João Lopes

Comentador SIC Notícias

Cultura

Quando ainda havia superproduções…

Foi há sessenta anos que “Cleópatra”, com Elizabeth Taylor e Richard Burton, surgiu nas salas de cinema — a sua grandiosidade corresponde a um momento único da evolução de Hollywood.

Elizabeth Taylor no papel de Cleópatra: memórias gloriosas do cinema dos anos 60
Elizabeth Taylor no papel de Cleópatra: memórias gloriosas do cinema dos anos 60

Há sessenta anos, o verão cinematográfico foi dominado pelo lançamento bombástico de “Cleópatra”, o filme de Joseph L. Mankiewicz sobre os amores funestos da rainha do Egipto com o romano Marco António… Em 1963, a superprodução era ainda um modelo de espectáculo eminentemente popular, mesmo se o orçamento de “Cleópatra” colocou sérios problemas à sua imediata rentabilização. Além do mais, as especulações de alguma imprensa em torno da relação amorosa dos dois intérpretes principais — Elizabeth Taylor e Richard Burton — envolveram o filme numa aura de “escândalo” que, para o melhor e, sobretudo, para o pior, esbateram o seu real valor cinematográfico.
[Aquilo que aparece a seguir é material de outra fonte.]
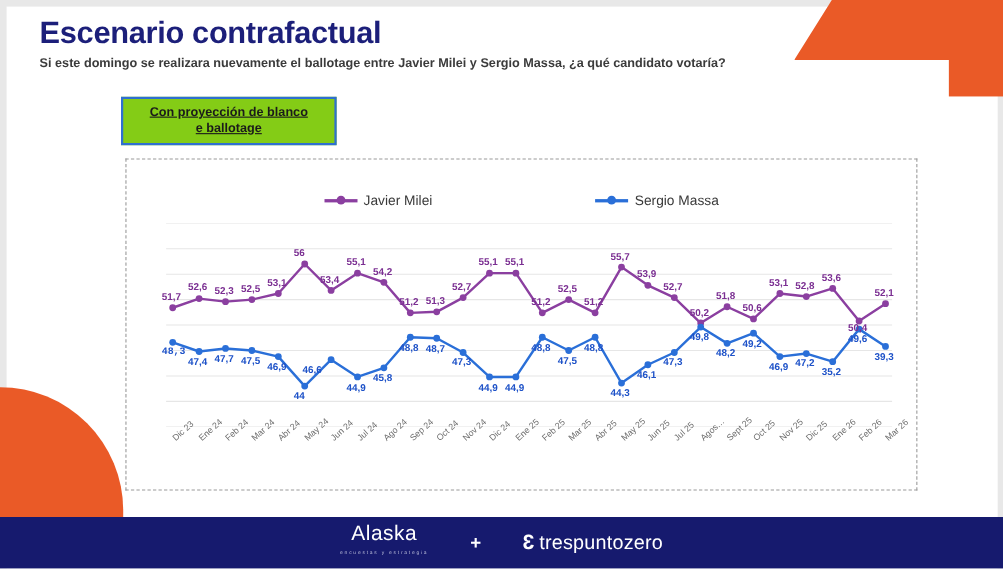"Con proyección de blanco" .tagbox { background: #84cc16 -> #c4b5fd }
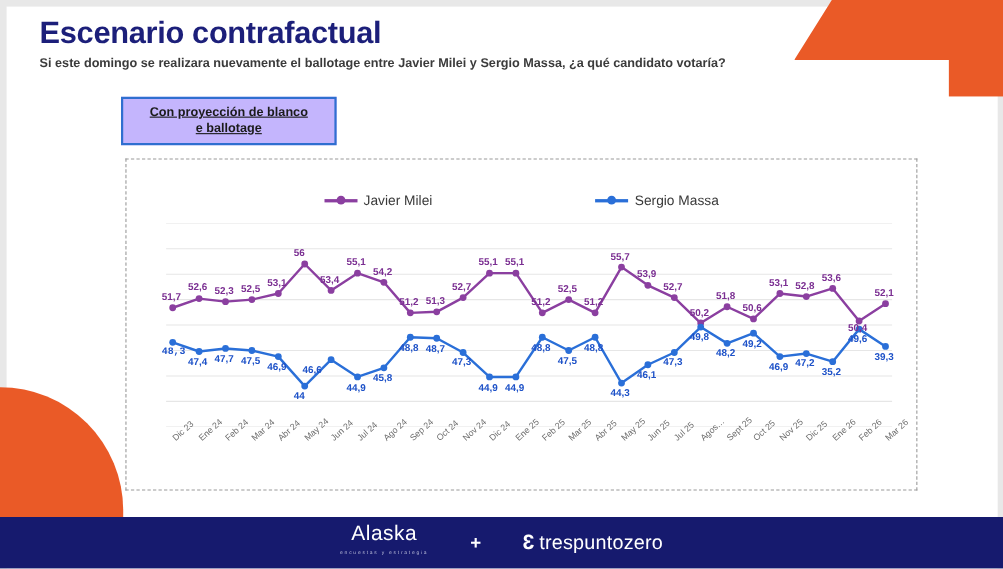"EVOLUTIVO" div.evolutivo { html: none -> <div>EVOLUTIVO</div> }
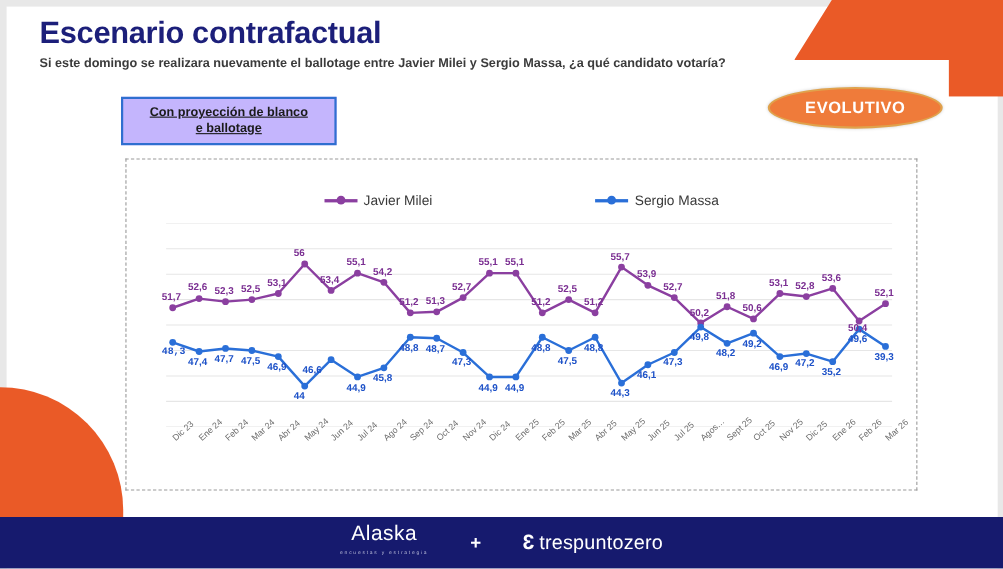"50,4" div.dlabel { top: 90px -> 82px }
Agora que, para todos os efeitos, “Cleópatra” ocupa um lugar inamovível na história e na mitologia dos anos 60, valerá a pena recordar que a noção de superprodução, tal como foi praticada na época (pelo menos desde 1957, com “A Ponte do Rio Kwai”, de David Lean), pouco ou nada tem a ver com os filmes mais caros que, hoje em dia, continuam a exibir a chancela de algum grande estúdio de Hollywood.

Dito de outro modo: a ostentação tecnológica dos super-heróis da Marvel e afins corresponde a um estado de coisas que está longe de “repetir” a conjuntura em que surgiu um filme como “Cleópatra”. De facto, a partir de finais da década de 50 e, pelo menos, durante a primeira metade da década seguinte, a superprodução decorria de uma noção de grandeza física — logo, também espectacular — que procurava combater a concorrência crescente da televisão (e do seu pequeno ecrã). Hoje em dia, mesmo as mais caras produções do cinema americano são quase sempre “condenadas” a uma passagem breve pelas salas, acabando por obter o essencial do seu rendimento nas plataformas de “streaming”.

“Cleópatra” corresponde, assim, a um modelo de cinema em que o espectáculo nasce ainda, não da ostentação de efeitos “especiais”, mas de uma dimensão humana que continuava a utilizar (e celebrar) o talento e as singularidades dos actores. Rezam as crónicas que os muitos dramas de produção que o filme enfrentou desiludiram de tal modo Mankiewicz que ele achou por bem nunca mais voltar a falar publicamente do filme (faleceu a 5 de fevereiro de 1993, poucos dias antes de completar 84 anos) — o certo é que o seu legado é mais forte do que o seu silêncio.